Prière au conseil de Saguenay - Le MLQ pourrait s’adresser à la Cour suprême

La décision, qui invalide un jugement du Tribunal des droits de la personne interdisant au maire de Saguenay Jean Tremblay d’ouvrir ses séances du conseil par une prière, pourrait toutefois être soumise à l’examen de la Cour suprême.
Photo: Ville de Saguenay La décision, qui invalide un jugement du Tribunal des droits de la personne interdisant au maire de Saguenay Jean Tremblay d’ouvrir ses séances du conseil par une prière, pourrait toutefois être soumise à l’examen de la Cour suprême.

Un maire satisfait. Un ministre muet. Des citoyens inquiets. Le jugement de la Cour d’appel autorisant la prière à Saguenay sous prétexte que le court texte récité par les élus n’est pas à saveur confessionnelle suscite des réactions aussi vives qu’opposées, en diapason parfait avec ce dossier épineux opposant religion et laïcité.

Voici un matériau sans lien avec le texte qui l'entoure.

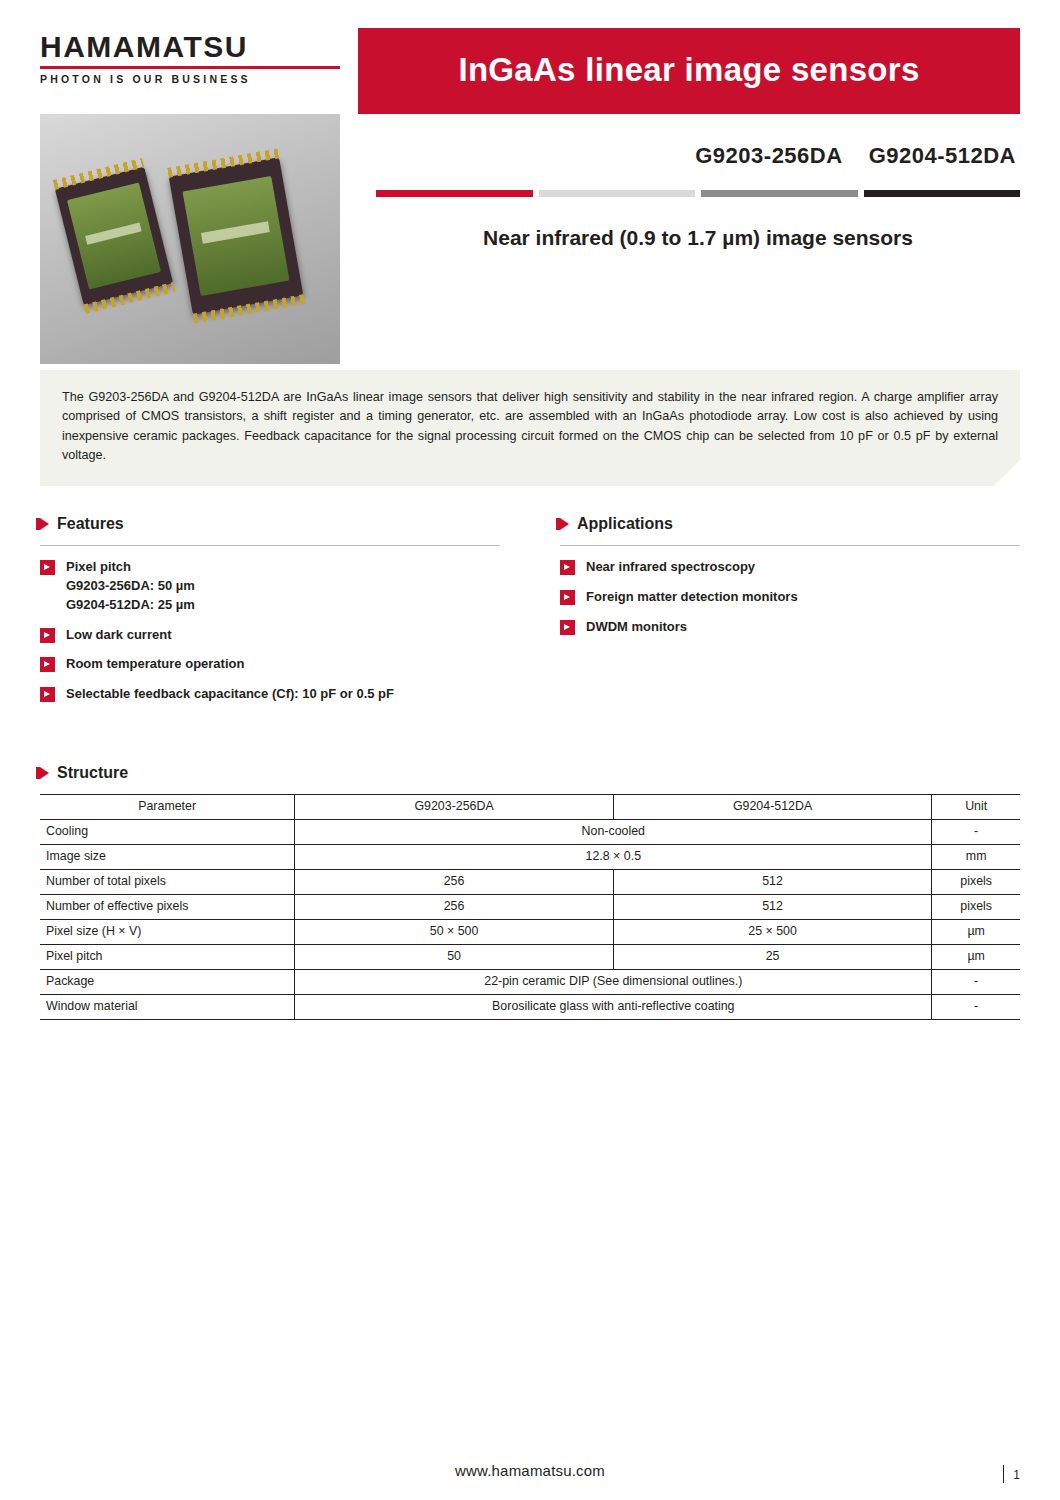HAMAMATSU
PHOTON IS OUR BUSINESS
InGaAs linear image sensors
G9203-256DA G9204-512DA
Near infrared (0.9 to 1.7 µm) image sensors
The G9203-256DA and G9204-512DA are InGaAs linear image sensors that deliver high sensitivity and stability in the near infrared region. A charge amplifier array comprised of CMOS transistors, a shift register and a timing generator, etc. are assembled with an InGaAs photodiode array. Low cost is also achieved by using inexpensive ceramic packages. Feedback capacitance for the signal processing circuit formed on the CMOS chip can be selected from 10 pF or 0.5 pF by external voltage.
Features
Pixel pitch G9203-256DA: 50 µm G9204-512DA: 25 µm
Low dark current
Room temperature operation
Selectable feedback capacitance (Cf): 10 pF or 0.5 pF
Applications
Near infrared spectroscopy
Foreign matter detection monitors
DWDM monitors
Structure
| Parameter | G9203-256DA | G9204-512DA | Unit |
| --- | --- | --- | --- |
| Cooling | Non-cooled | - |
| Image size | 12.8 × 0.5 | mm |
| Number of total pixels | 256 | 512 | pixels |
| Number of effective pixels | 256 | 512 | pixels |
| Pixel size (H × V) | 50 × 500 | 25 × 500 | µm |
| Pixel pitch | 50 | 25 | µm |
| Package | 22-pin ceramic DIP (See dimensional outlines.) | - |
| Window material | Borosilicate glass with anti-reflective coating | - |
www.hamamatsu.com
1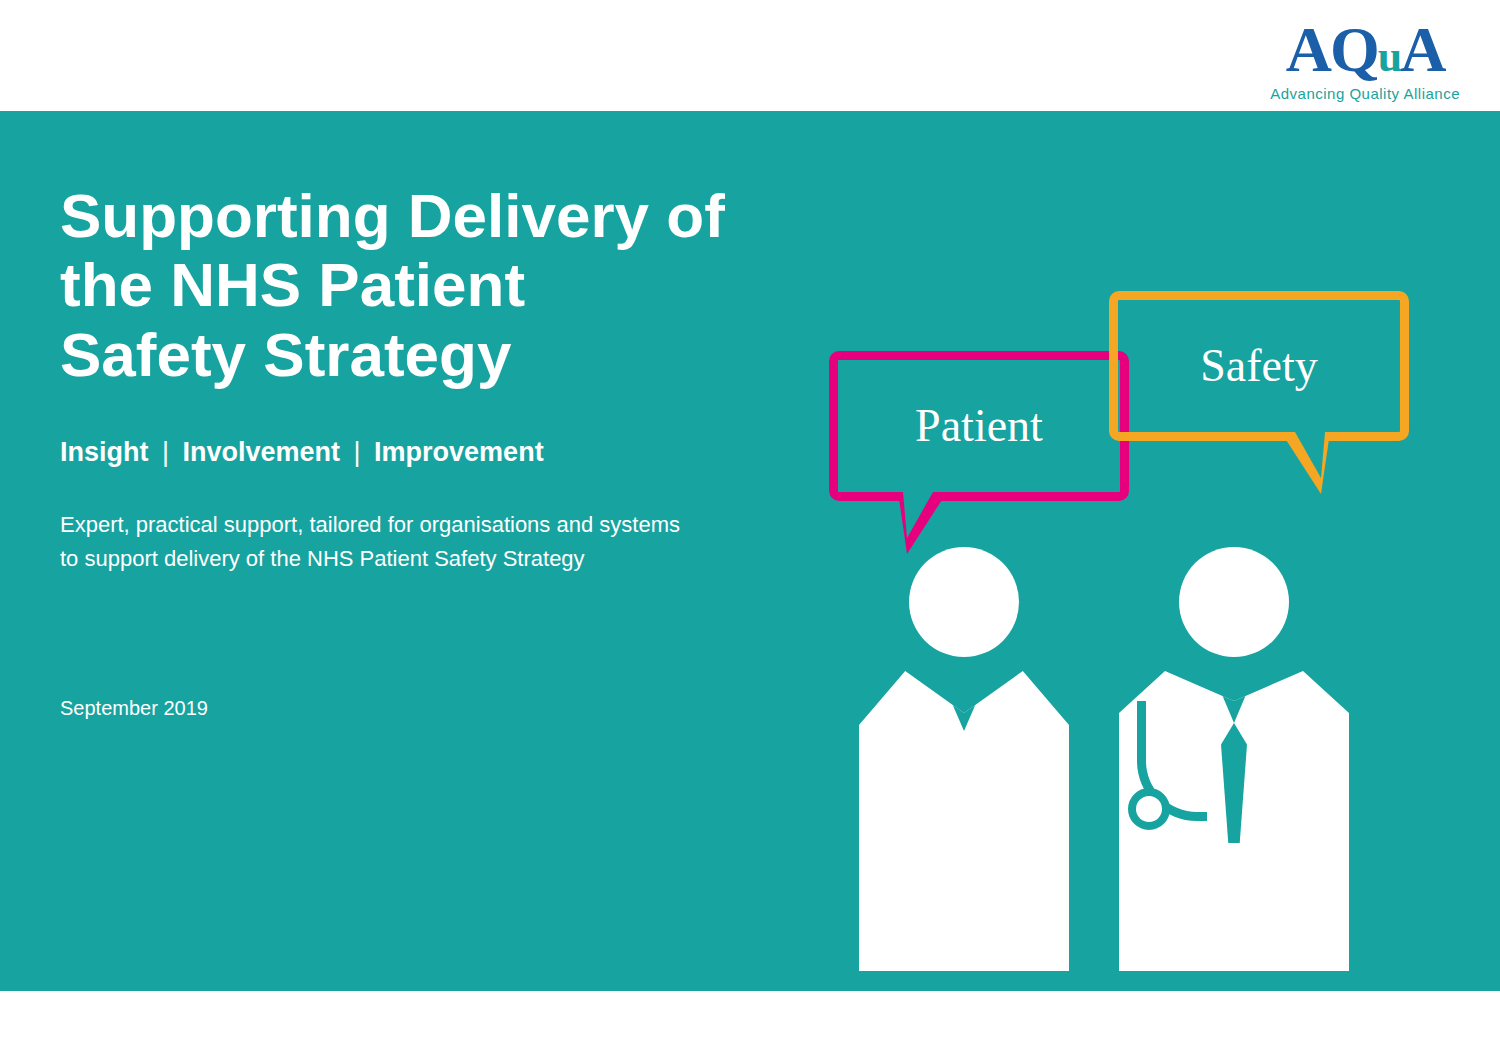AQu A
Advancing Quality Alliance
Supporting Delivery of
the NHS Patient
Safety Strategy
Insight | Involvement | Improvement
Expert, practical support, tailored for organisations and systems to support delivery of the NHS Patient Safety Strategy
September 2019
Patient
Safety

La décision, qui invalide un jugement du Tribunal des droits de la personne interdisant au maire de Saguenay Jean Tremblay d’ouvrir ses séances du conseil par une prière, pourrait toutefois être soumise à l’examen de la Cour suprême. Réuni mardi soir de manière exceptionnelle, le conseil d’administration du Mouvement laïque québécois (MLQ), une des parties plaignantes, doit annoncer mercredi s’il entend s’adresser au plus haut tribunal du pays.


C’est l’attente de cette décision qu’a invoquée le ministre Bernard Drainville pour offrir à la presse un commentaire laconique évacuant complètement le fond des choses. « Nous sommes dans l’attente de la décision du MLQ de porter la cause en appel », a-t-il dit aux journalistes intéressés de savoir ce que pensait du jugement le porteur d’un éventuel projet de Charte des valeurs québécoises. Quant à cette question de la prière, que les juges de la Cour d’appel ne voient pas comme une contradiction avec la neutralité religieuse de la Ville, le ministre affirme que cela fera partie des propositions soumises au retour des vacances.


Dans le camp des satisfaits se trouvait bien sûr le maire Jean Tremblay, qui a reconnu en conférence de presse n’avoir jamais hésité à évoquer sa foi, tout en précisant que tant la prière que les symboles religieux (crucifix et statue de Notre-Dame) étaient en place bien avant son arrivée à la mairie. « Je lance un appel aux Québécois de se tenir debout pour conserver nos valeurs, nos traditions, qui ont fait ce qu’il y a de plus beau au Québec », a-t-il dit.


L’anthropologue Daniel Baril, témoin expert pour le MLQ et dont la preuve a été entièrement écartée par les juges de la Cour d’appel sous prétexte que son apport était « militant », s’offusquait de la logique du « deux poids deux mesures » apparemment prônée par les juges. « Si je suis un militant laïque, alors Solange Lefebvre [témoin de la Ville de Saguenay] est clairement une catholique affirmée et son témoignage a été retenu », a-t-il dit, ajoutant que les errements de ce jugement dévoilent la nécessité d’une « intervention politique ».